Sun, Jun. 14th, 2009 09:30 pm (UTC)
Posted by [personal profile] wintersweet
I complained about this in the car on the way about, as well as the peculiar emptiness of South America--it was an exotic fantasyland with no humans who were born there living there, and I wanted to know why they bothered setting it in a real place, Venezuala, if they weren't going to *really* set it there. I realize that was kind of supposed to be Angel Falls, and I later heard Pixar staff did visit Venezuela and they changed the real scenery because they felt it was too unbelievable, but ... If you're going to set it in a fantasyland, I feel strongly that you should just creae a made-up country. :/ It's just rude to the actual people who live there otherwise. :P Am I nuts? My moviegoing companions didn't see anything wrong with it and thought I was totally off my rocker. :/

Oh well, I like your other idea

(no subject)

Mon, Jun. 15th, 2009 06:37 pm (UTC)
Posted by [personal profile] wintersweet
OMG, typos and broken grammar ahoy, sorry--I was in the middle of a migraine and it shows. :p

You'd think they could have passed over a city or something. Blah!

(no subject)

Mon, Jun. 15th, 2009 01:55 am (UTC)
vom_marlowe: (Default)
Posted by [personal profile] vom_marlowe
Hmmmm. While I'm with you on the exploring of Europe and the South America issue, I thought they were doing some fairly cool social justice with the cast of characters and what happened. I've become more and more aware of the discounting of older people as people (instead of things to be farmed out back). Here's this older guy with a set of dreams of his own, and no physical strength but a lot of hard won cunning. It's very different from the increasing narrative I see about older people these days.

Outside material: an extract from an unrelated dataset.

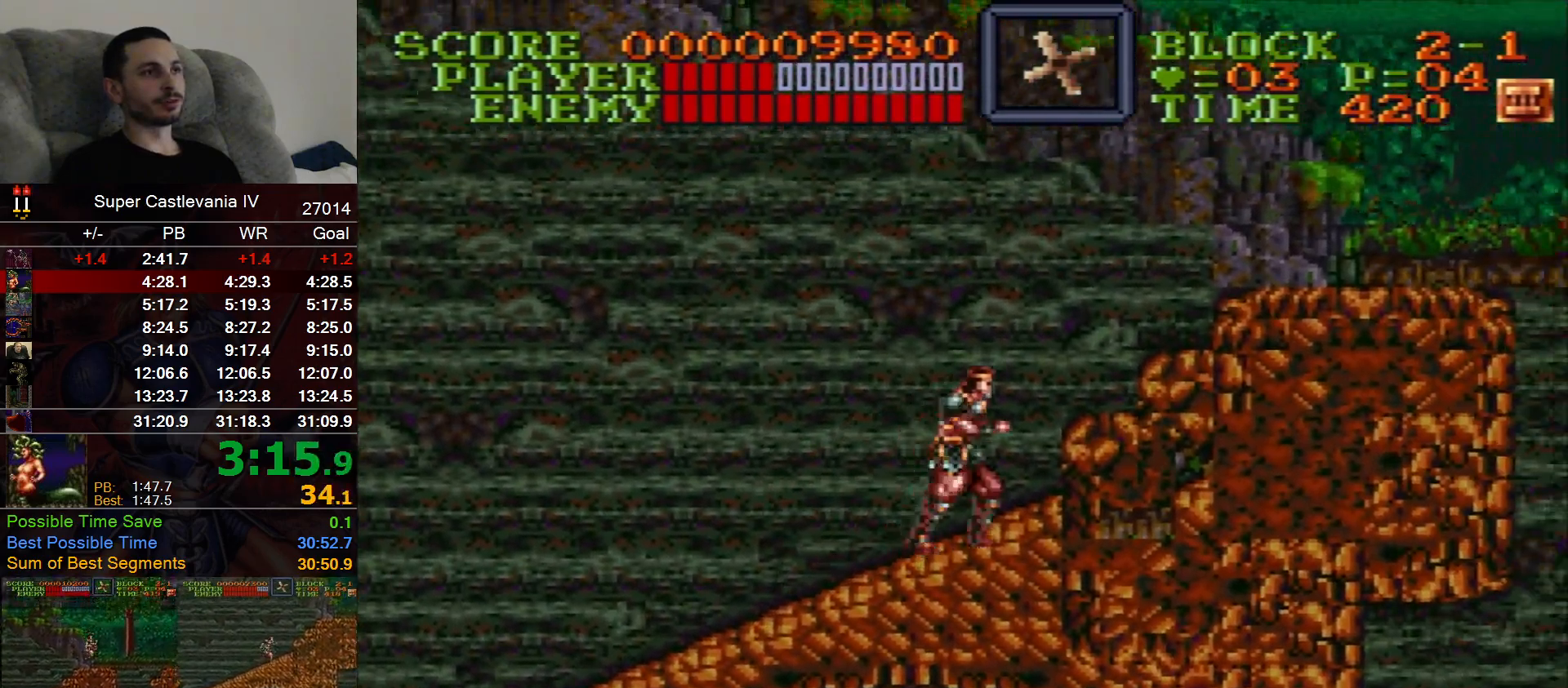
{"dt_ms": 1000, "buttons": ["DPAD_RIGHT"], "events": [[17, "B", "down"], [150, "B", "up"], [467, "B", "down"], [567, "B", "up"]]}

The other issue I was really pleased to see was how much it turned heteronormativity on its head and jumped up and down on it. The happily ever after ended--it didn't work. I thought that was sad, but also really cool. Because the guy's life began anew--he didn't get to make his dreams come true through the traditional happily ever after. And it created a new non-traditional (although really kind of truly traditional) family. Which I thought was fairly subversive for Disney and made me really happy.

(no subject)

Mon, Jun. 15th, 2009 06:41 pm (UTC)
Posted by [personal profile] wintersweet
Yeah, I was sad all over again when I thought about it, because if he'd just pushed himself a little to grow and change more while Ellie was alive, they could have had adventures together. :/ mrf.

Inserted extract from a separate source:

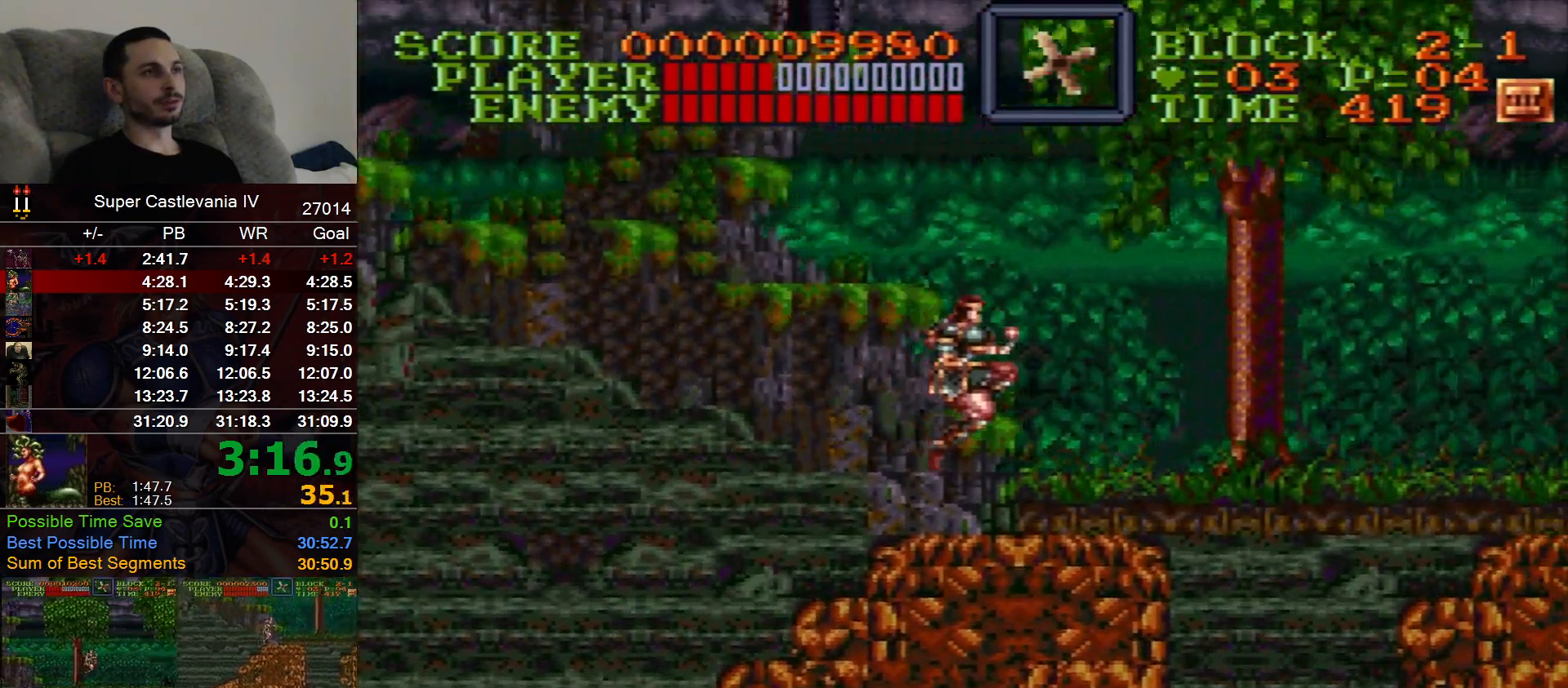
{"dt_ms": 500, "buttons": ["DPAD_RIGHT"], "events": []}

I'm a huge Studio Ghibli fan and I know that supposedly the Pixar staff and bigwigs are too, so it seems odd to me that they haven't internalized anything about female characters from Ghibli, unless there's some kind of agreement that Disney Will Do Girls and Pixar Will Do Boys. Uh, which sounds totally paranoid ... ... ...

(no subject)

Mon, Jun. 22nd, 2009 07:21 pm (UTC)
daedala: line drawing of a picture of a bicycle by the awesome Vom Marlowe (Default)
Posted by [personal profile] daedala
I saw this Sunday, and adored it. I did see the issues, and they bothered me some, but to be honest "The "rincess and the Frog" trailer at the beginning made the bar really low for me.

(I don't know that "The Princess and the Frog" will be horrible, but I have trouble imagining a Disney movie with Creoles and jazz and witch doctors and voodoo priestesses that isn't.)

I did think that the helmet-goggle trophies made it clear that the people "stealing" stuff from Muntz were other white explorers.

I did keep waiting for someone to call "AAAAALLLVIN!" to the alpha dog.

(no subject)

Tue, Jun. 23rd, 2009 06:20 am (UTC)
Posted by [identity profile] jinian.livejournal.com
Just saw this tonight, totally agree on all counts -- but you didn't mention the quintessential awful American tourist thing of dumping a huge amount of trash in your own ideal exotic destination! I do not think Pixar meant it as a comment on colonialism, alas.

(no subject)

Tue, Jun. 23rd, 2009 06:26 am (UTC)
Posted by [identity profile] jinian.livejournal.com
Also: all the clouds turning into babies? I'm afraid Wim did not know what I meant when I mentioned the end of Angel Sanctuary.